Daniel C. Jacobs

Instruments targeting 21~cm emission at high redshifts need a spectral dynamic range of better than ten thousand to distinguish the 21~cm background against bright foregrounds. Systematics arising from the antenna pattern are a leading limitation for current instruments and must be addressed in future experiments. Antenna pattern measurements could help reach this precision. Pattern measurements are complicated by the large scale of the instruments and interaction with the local environment. In-situ beam mapping methods have been investigated but the required accuracy remains ill defined. One consideration is whether the calibration source is in the far field. Near field measurements require more elaborate measurement and such an expense must be well motivated. The far field distance is set by the effective size of the antenna. Reflections and interactions with surroundings extend the effective size of the antenna to scales well beyond the physical aperture. Here we give a new, instrument-agnostic method for calculating beam calibration requirements. Using 21cm models and instrument noise we prescribe bounds on the geometric reflection size scales. These scales must be shown via measurement to be below noise.
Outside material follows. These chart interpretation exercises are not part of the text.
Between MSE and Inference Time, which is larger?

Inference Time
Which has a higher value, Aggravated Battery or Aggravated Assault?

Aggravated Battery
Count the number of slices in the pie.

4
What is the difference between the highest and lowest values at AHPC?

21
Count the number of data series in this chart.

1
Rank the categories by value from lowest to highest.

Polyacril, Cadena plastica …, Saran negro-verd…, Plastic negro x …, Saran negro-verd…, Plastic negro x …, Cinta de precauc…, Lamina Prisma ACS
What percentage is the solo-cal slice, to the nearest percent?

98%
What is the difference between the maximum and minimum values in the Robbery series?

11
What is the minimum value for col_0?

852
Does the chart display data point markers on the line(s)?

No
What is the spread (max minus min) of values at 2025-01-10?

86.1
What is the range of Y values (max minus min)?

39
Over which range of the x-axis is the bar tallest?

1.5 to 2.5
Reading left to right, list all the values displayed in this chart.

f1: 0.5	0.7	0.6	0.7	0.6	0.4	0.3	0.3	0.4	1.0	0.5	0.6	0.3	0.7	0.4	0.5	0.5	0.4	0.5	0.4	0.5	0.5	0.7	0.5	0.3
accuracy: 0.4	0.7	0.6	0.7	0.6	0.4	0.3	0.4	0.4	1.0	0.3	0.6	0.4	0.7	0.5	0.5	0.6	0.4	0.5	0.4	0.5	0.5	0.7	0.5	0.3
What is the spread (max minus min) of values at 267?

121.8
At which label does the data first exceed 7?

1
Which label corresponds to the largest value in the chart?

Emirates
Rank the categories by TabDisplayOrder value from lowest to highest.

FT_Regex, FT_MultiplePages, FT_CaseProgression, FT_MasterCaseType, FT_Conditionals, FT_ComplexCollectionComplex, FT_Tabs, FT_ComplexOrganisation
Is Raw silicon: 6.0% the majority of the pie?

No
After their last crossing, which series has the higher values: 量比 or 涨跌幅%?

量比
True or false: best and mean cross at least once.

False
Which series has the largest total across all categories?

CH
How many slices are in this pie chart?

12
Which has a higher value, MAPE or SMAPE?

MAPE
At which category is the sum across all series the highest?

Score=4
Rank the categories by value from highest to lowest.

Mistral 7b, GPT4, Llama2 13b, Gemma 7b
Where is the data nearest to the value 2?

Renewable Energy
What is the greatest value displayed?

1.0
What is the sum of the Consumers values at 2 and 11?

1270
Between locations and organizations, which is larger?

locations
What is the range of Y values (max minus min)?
This prescription depends weakly on instrument-specific noise and for interferometers, on the characteristic baseline length, but is otherwise independent of any detailed simulation of antenna or analysis pipeline. Example calculations for HERA-like and EDGES-like instruments find cosmological structures map to reflection scales of 100~m. This far field distance puts ground-based transmitters close to the horizon and drone sources well above typical or legal operating heights. A near-field measurement approach is necessary. Phase-locked systems have been demonstrated with promising results but more work is necessary to validate an antenna pattern at the necessary dynamic range.